§ **Supplied material**
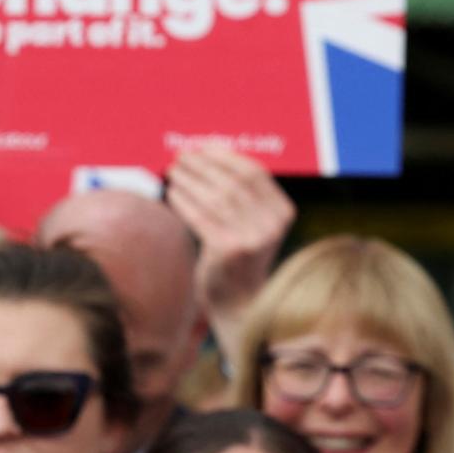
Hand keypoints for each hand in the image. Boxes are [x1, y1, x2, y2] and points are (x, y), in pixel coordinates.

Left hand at [166, 145, 293, 358]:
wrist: (240, 304)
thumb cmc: (239, 259)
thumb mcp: (252, 226)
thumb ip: (241, 198)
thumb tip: (207, 159)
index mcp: (282, 212)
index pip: (253, 173)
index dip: (225, 156)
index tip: (202, 147)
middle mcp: (271, 224)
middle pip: (232, 182)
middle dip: (203, 165)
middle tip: (181, 157)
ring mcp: (250, 238)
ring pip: (214, 197)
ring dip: (189, 180)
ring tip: (172, 172)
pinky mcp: (226, 250)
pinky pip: (200, 217)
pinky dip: (183, 202)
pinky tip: (171, 193)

§ **What you will do**
Your answer should be the lines above that contain the word "hand", copied out.

§ **Response**
Hand keypoints for each hand in the image. Boxes are [x1, y1, x2, y2] and points are (x, y), in pixel coordinates.
Left hand at [166, 145, 293, 358]:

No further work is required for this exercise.